Stay away from Tozan, it's not worth the Karmic burden )[ (entity enlightenment delusion evil clear)
Stay away from Tozan, it's not worth the Karmic burden )
Hi guys are you all getting ready for Tozan?.>Date: 10/20/2002 11:13
PM Pacific
Daylight Time
......
I heartily suggest that this trip to Japan will have unpleasant
results in your lives and on the security of the land, itself.
In the Rissho Ankoku Ron (On Securing the Peace of the Land ....),
Nichiren admonishes everyone against giving alms to the icchantika/
incorrigible disbelievers (fuse), like the Nikken Sect.
He also admonishes everyone against against receiving alms from the
icchantika/ incorrigible disbelievers (fuju), like being allowed entry
into Taisekiji and being given the "privilege" to view the
DaiGohonzon.
I would suggest that for the good of all of us, those of you who have
decided to go, should not. And those of you who have given money,
should get it back. (And those of you who haven't given money yet,
should not.)
9/11 was a bad shock. Bali was a hint of what might happen, if this
great evil continues.
Please think, now. Stop before it's too late. We don't need any more
suffering than we've already had to awaken humanity.
-Chas.
_________________________________
From "The Entity of the Mystic Law", Writings of Nichiren Daishonin,
p. 418:
Ignorance is a state of delusion that must be cut off, whereas
enlightenment is the state that one must manifest. How then can we say
that they are a single entity? To resolve doubts on this point, one
should have a clear grasp of the passages that have been quoted here.
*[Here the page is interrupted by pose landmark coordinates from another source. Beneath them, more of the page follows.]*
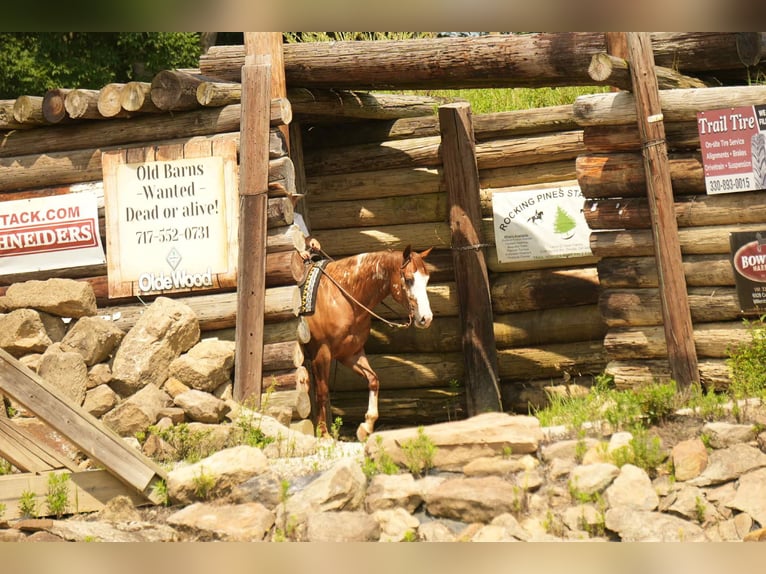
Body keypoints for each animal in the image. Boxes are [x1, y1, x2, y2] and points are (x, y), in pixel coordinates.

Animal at [304, 245, 434, 441]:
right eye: (409, 279)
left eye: (426, 280)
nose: (426, 318)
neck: (342, 298)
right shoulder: (321, 353)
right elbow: (322, 391)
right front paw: (324, 433)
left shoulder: (351, 353)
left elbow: (373, 380)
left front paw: (366, 426)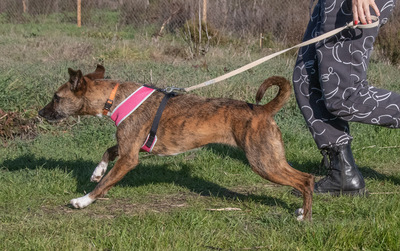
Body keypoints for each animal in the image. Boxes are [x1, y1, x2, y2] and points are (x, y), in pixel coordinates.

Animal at [40, 65, 316, 221]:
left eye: (56, 98)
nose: (41, 113)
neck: (114, 97)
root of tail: (261, 109)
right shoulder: (129, 146)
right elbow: (108, 151)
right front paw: (97, 171)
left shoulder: (129, 158)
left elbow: (105, 183)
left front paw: (84, 200)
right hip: (272, 158)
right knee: (307, 178)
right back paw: (302, 211)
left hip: (263, 162)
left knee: (305, 180)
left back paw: (305, 217)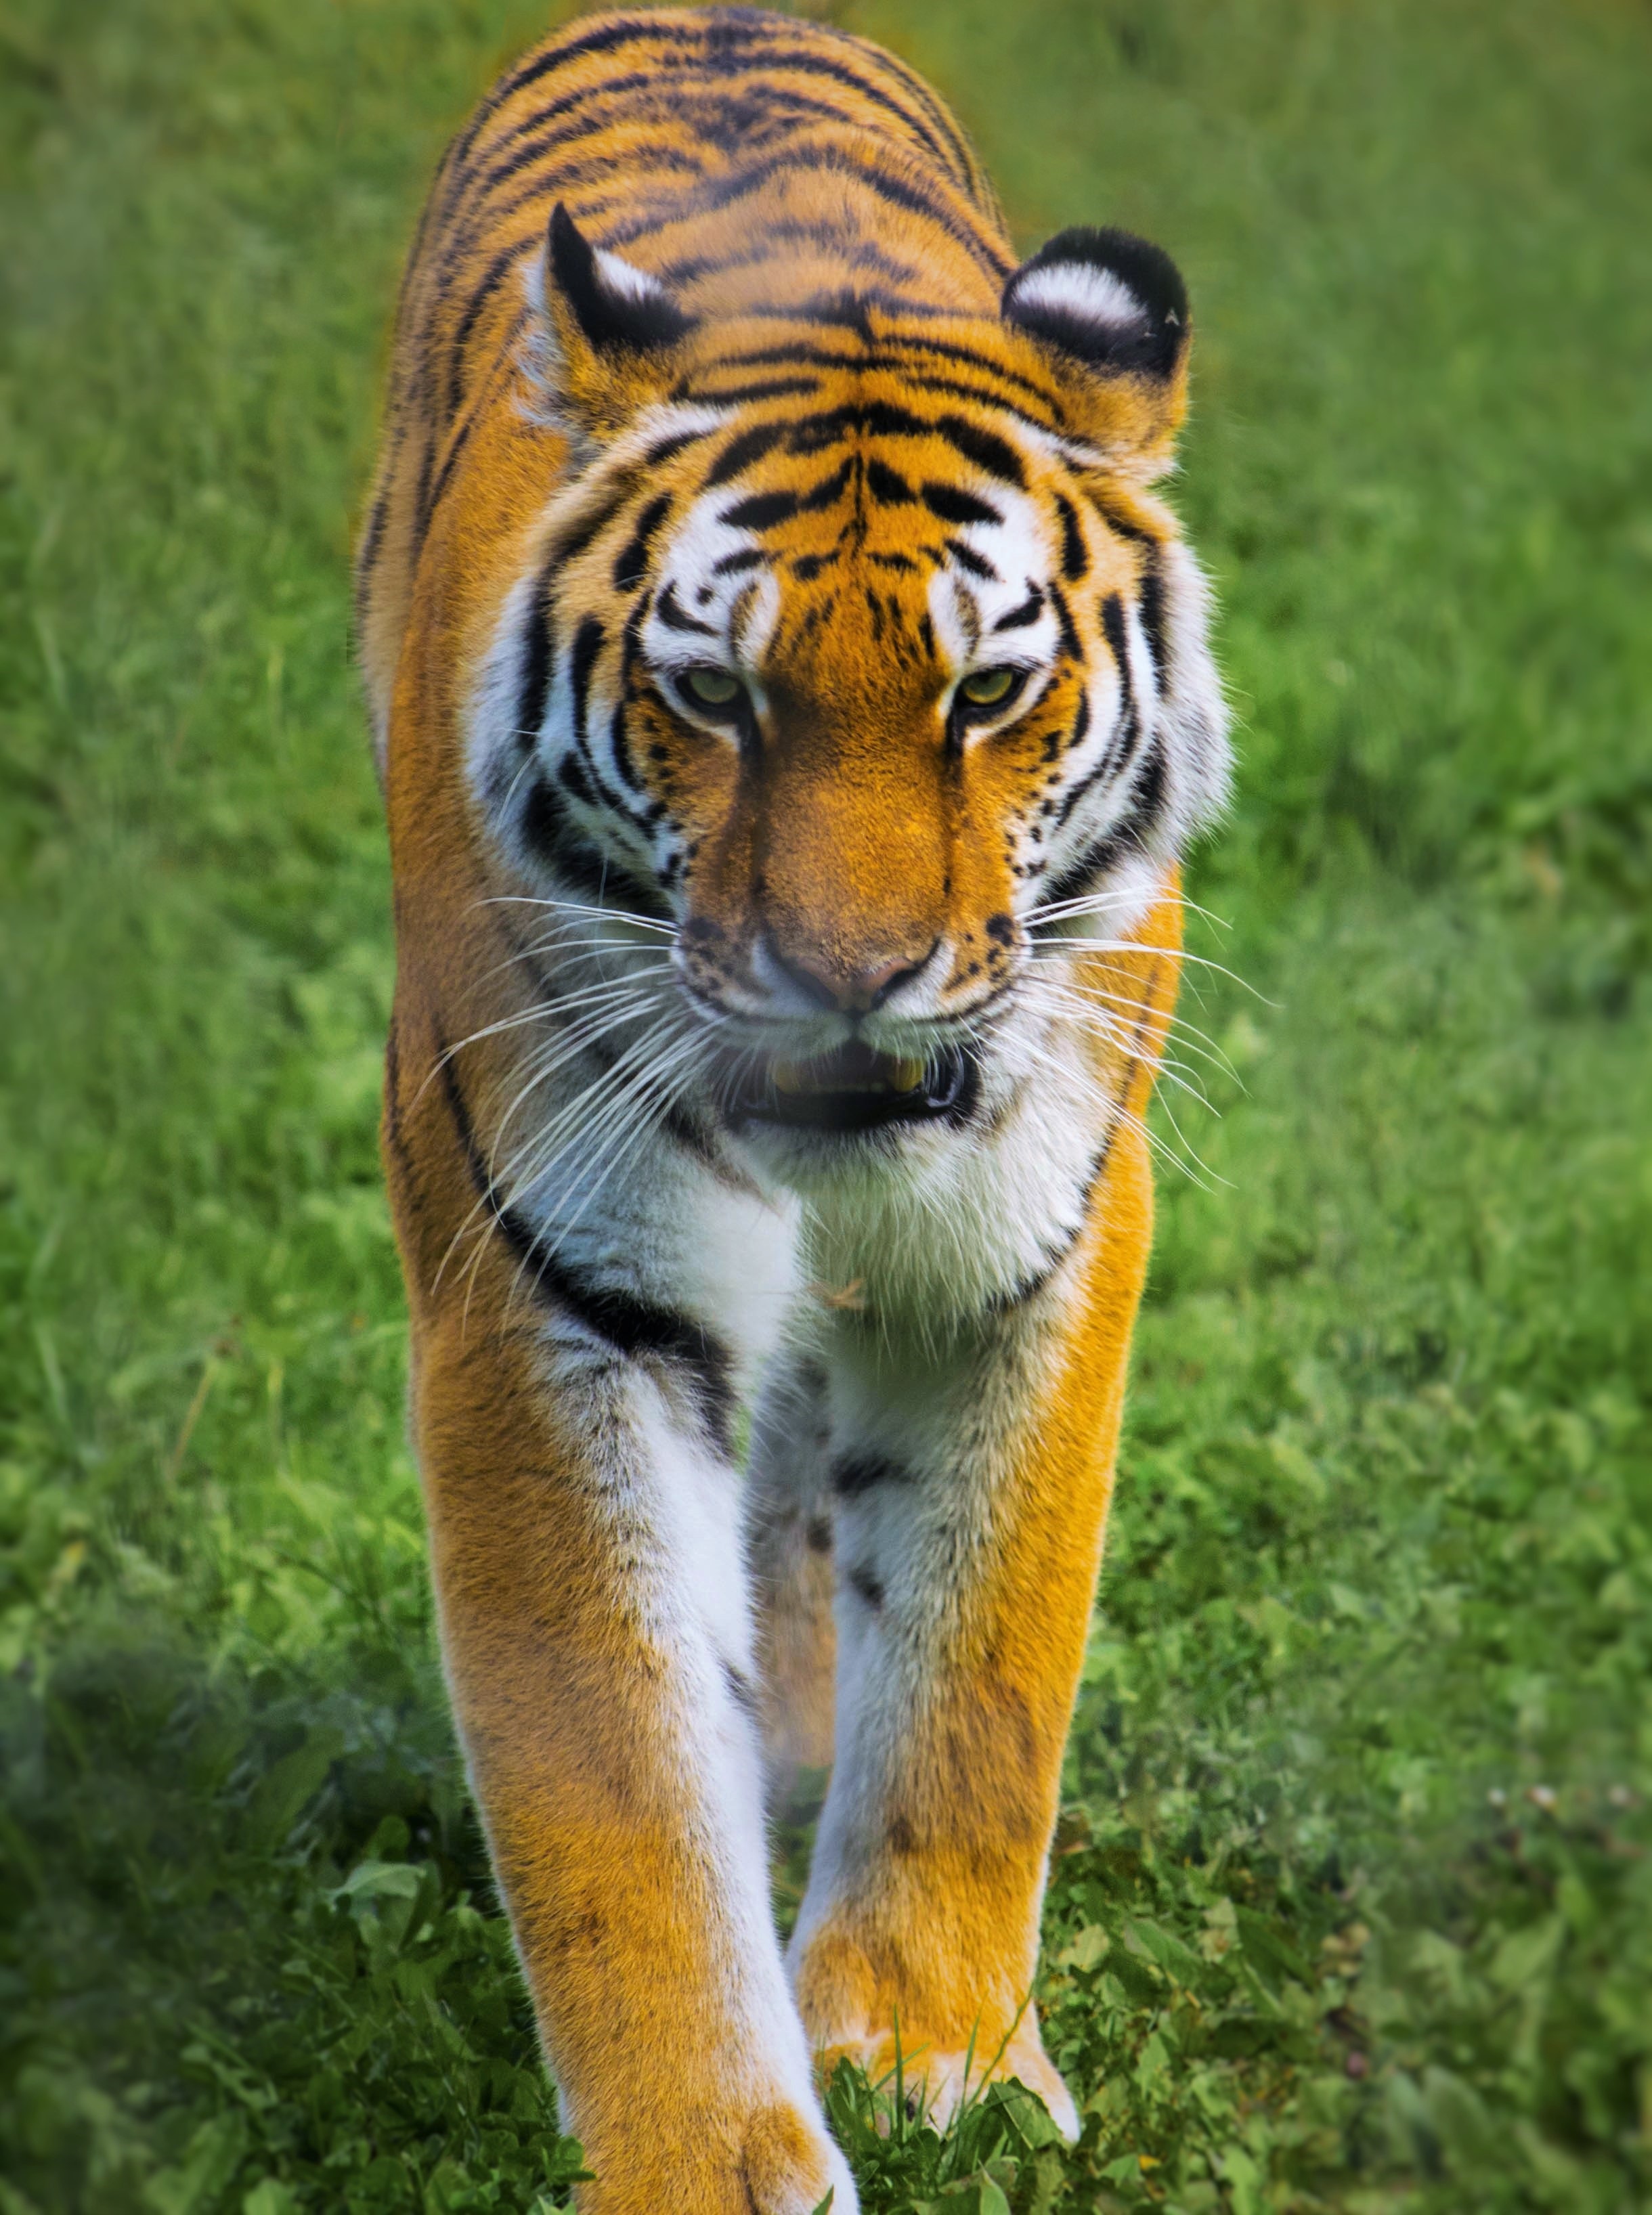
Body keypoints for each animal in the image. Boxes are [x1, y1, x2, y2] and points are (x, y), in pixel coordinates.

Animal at [356, 8, 1222, 2206]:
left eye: (985, 696)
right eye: (713, 696)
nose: (852, 972)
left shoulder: (1042, 1233)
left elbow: (984, 1660)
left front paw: (928, 2049)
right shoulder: (549, 1279)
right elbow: (609, 1766)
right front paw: (708, 2152)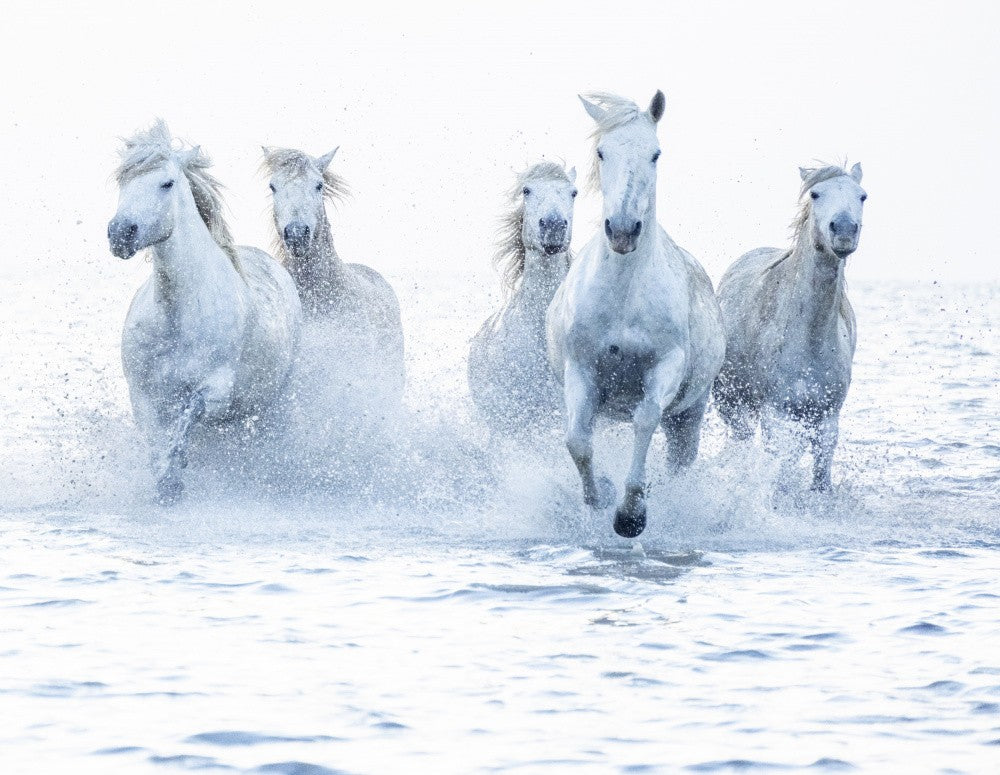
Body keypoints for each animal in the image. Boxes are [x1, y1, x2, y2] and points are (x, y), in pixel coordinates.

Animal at [107, 121, 302, 504]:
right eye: (123, 181)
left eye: (166, 183)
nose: (120, 233)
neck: (177, 316)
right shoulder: (142, 394)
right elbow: (157, 440)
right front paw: (166, 481)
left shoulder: (216, 391)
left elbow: (188, 416)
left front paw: (173, 478)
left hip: (271, 402)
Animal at [547, 92, 725, 538]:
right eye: (602, 152)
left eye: (655, 154)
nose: (624, 230)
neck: (624, 297)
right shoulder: (581, 370)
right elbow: (577, 441)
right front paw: (600, 496)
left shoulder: (665, 366)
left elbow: (645, 420)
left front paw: (631, 514)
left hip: (689, 414)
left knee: (680, 461)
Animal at [713, 163, 867, 491]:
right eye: (815, 193)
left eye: (862, 195)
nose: (844, 230)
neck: (810, 338)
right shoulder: (775, 414)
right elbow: (779, 467)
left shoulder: (826, 418)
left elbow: (819, 475)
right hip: (732, 405)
The example of the dream given in the ninety-fifth volume of The
Treatise on the Great Perfection of Wisdom and the T'ien-t'ai school's
example of the piece of crystal cited above are very interesting
illustrations.
Further proof of the truth that ignorance and enlightenment are one in
essence is found in the passage in the Lotus Sutra that reads, "These
phenomena are part of an abiding Law, [and] the characteristics of the
world are constantly abiding." Great Perfection of Wisdom says,
"Enlightenment and ignorance are not different things, not separate
things. To understand this is what is called the Middle Way."